§ **Texte de lecture**:

"Salut les gars !". C'est une tirade complice que l'on décoche à ses ami·e·s. Elle est à ce point banalisée que l'on ne se rend même plus compte de son sens. Lorsque l'on souhaite susciter l'intérêt de son audience, qu'il s'agisse de ses potes ou de ses collègues de travail, "les gars" sonne comme l'évidence-même. C'est un réflexe langagier, de ceux que l'on traîne depuis l'adolescence, et qui fait plus office de ponctuation entre deux phrases que de discours à prendre "au pied de la lettre". Et pourtant...
Et pourtant, de plus en plus de voix insistent sur la portée sexiste d'une telle formulation. Oui, balancer un insouciant "les gars" lorsqu'une (ou plusieurs) femmes se trouvent dans l'assistance, ce n'est pas anecdotique, mais problématique. De l'autre côté de l'atlantique, chercheurs et anonymes remettent déjà en question l'emploi de l'équivalent anglophone "hey guys!" et leurs arguments sont pertinents à souhait. Comme nos préjugés (et le patriarcat), le langage ne demande qu'à être bousculé. Et si on commençait ?
Qu'importe que "les gars !" passe inaperçu ou non, un léger pas de recul est nécessaire pour comprendre l'absurdité de cette formulation si populaire. En parlant ainsi, l'on suggère à nos interlocutrices que le masculin l'emportera toujours sur le féminin. Quitte à attribuer à cette qualification masculine une vocation "neutre" qui suppose que, tout naturellement, "les gars" puisse aussi bien désigner des hommes que des femmes, sans différenciation des sexes. Or, la véritable neutralité consisterait justement à corriger ce léger tic de langage. Désirer un dialogue plus inclusif et (rêvons un peu) loin, le plus loin possible des discriminations du quotidien. De l'audace que diable.

(Éléments d'un jeu de données)
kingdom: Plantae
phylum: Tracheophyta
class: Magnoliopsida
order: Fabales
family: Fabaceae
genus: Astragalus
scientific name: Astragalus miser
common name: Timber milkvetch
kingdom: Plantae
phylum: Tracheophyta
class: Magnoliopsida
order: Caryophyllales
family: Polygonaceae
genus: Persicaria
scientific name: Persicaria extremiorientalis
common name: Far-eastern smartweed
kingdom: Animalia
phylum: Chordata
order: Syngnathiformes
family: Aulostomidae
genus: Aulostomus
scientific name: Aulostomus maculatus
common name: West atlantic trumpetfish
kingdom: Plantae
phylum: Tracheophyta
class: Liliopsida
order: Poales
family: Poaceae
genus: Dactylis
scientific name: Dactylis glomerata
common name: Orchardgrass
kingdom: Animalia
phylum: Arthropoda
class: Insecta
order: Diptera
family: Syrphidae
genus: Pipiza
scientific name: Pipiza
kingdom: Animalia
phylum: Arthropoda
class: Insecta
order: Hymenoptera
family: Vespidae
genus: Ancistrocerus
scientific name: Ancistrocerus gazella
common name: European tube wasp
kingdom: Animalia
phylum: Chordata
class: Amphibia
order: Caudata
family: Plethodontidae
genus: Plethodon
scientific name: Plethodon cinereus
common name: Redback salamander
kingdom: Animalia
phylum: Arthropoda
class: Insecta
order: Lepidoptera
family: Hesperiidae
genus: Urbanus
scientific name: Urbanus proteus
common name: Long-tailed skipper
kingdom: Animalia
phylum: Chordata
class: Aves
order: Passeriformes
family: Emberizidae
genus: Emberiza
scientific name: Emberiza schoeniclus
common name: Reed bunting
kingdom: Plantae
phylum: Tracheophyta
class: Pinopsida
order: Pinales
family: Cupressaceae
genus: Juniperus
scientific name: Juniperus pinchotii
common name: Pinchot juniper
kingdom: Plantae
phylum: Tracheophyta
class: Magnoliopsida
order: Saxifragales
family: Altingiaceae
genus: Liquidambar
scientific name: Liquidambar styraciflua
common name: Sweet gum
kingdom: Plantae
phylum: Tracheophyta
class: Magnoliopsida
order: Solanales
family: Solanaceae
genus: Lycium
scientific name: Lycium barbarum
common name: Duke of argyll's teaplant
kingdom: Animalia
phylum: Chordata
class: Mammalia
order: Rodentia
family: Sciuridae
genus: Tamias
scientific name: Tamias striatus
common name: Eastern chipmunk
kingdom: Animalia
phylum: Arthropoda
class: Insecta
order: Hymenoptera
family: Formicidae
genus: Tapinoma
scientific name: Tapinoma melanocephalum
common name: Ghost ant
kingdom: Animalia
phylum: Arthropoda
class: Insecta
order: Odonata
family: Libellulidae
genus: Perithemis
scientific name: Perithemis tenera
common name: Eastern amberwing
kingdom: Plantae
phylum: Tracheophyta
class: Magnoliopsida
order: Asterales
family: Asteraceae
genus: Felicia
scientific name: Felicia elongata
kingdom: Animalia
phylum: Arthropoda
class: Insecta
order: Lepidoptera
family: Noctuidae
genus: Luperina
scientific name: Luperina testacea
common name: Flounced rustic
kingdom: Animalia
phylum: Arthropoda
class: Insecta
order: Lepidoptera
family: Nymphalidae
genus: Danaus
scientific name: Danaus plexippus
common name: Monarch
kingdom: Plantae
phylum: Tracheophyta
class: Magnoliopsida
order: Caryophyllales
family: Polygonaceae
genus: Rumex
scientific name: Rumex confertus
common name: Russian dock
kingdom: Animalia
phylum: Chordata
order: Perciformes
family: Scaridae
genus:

§ **Exercices à faire**:
**A.** Répondez à ces questions sur le texte consacré à l'expression « les gars ».
(i) Depuis quand traîne-t-on ce réflexe langagier ?
(ii) Quel équivalent anglophone est remis en question de l'autre côté de l'Atlantique ?
(iii) Que suggère-t-on aux interlocutrices en parlant ainsi ?
**B.** Ces affirmations sont-elles conformes au texte consacré à l'expression « les gars » ? Pour chacune, répondez oui ou non et citez les mots décisifs.
(i) L'expression sert davantage de ponctuation que de discours à prendre au pied de la lettre.
(ii) Dire « les gars » devant des femmes est anecdotique.
(iii) La véritable neutralité consiste à garder « les gars » pour désigner aussi bien des hommes que des femmes.
**C.** Reprenez le texte consacré à l'expression « les gars » après sa dernière phrase et poursuivez-le.
Ces données ne servent à rien ici.

§ **Résultats finaux**:
**A.**
(i) Depuis l'adolescence.
(ii) « hey guys! »
(iii) Que le masculin l'emportera toujours sur le féminin.

**B.**
(i) Oui : « qui fait plus office de ponctuation entre deux phrases que de discours à prendre "au pied de la lettre" ».
(ii) Non : « ce n'est pas anecdotique, mais problématique ».
(iii) Non : « la véritable neutralité consisterait justement à corriger ce léger tic de langage ».

**C.**
C'est d'ailleurs ce sur quoi insiste cet article de The Atlantic. Salutation courante, "les gars" est avant tout un excès de familiarité qui ne prend pas en compte l'identité et la sensibilité de chacun. Ce faisant, ces deux mots témoignent d'un paradoxe tout ce qu'il y a de plus intéressant : "c'est un moyen facile de s'adresser à un groupe d'individus, mais pour beaucoup, c'est un symbole d'exclusion", résume The Atlantic. En désirant réunir les gens entre eux, cette expression désuète ne parvient qu'à diviser. Rien de très positif pour votre cercle d'amis ou votre vie professionnelle.
Loin d'être neutre donc, "les gars" est un signe d'irrespect plutôt évident, bien qu'involontaire. La preuve que notre langage est hanté par un sexisme insidieux. Sexiste, le mot est lancé ! Et il n'a rien d'exagéré. "Ce terme est sexiste car, tout en prétendant ne pas l'être, il valorise en fait les hommes par défaut", surenchérit le site ABC. Un avis avec lequel s'accorde la conférencière féministe Jessian Choy. L'érudite a remarqué que, bien souvent, "les gars" a pour effet de minorer la présence des femmes dans une salle ou autour d'une table, et par-là même leur parole et leur légitimité. En fait, cette expression les invisibilise, purement et simplement.
"Il y aura toujours d'autres chats à fouetter, mais pourquoi ne pas se concentrer sur ce que nous pouvons contrôler, à savoir notre langue ? Si nous ne pouvons même pas prendre conscience de la façon dont nous nous adressons aux femmes, alors bien sûr, il y aura toujours une inégalité entre les sexes", s'attriste encore l'oratrice. Une reconnaissance linguistique qui va de pair avec la reconnaissance sociale. L'usage du "les gars" est d'autant plus violent dans le cadre du travail : il ne fait que souligner l'absence de parité et de diversité d'une entreprise, au profit d'un gimmick très "boys club" s'il en est. Il contient en lui l'idée selon laquelle une majorité masculine constituerait la norme au sein de la sphère professionnelle. Vous avez dit "patriarcat" ?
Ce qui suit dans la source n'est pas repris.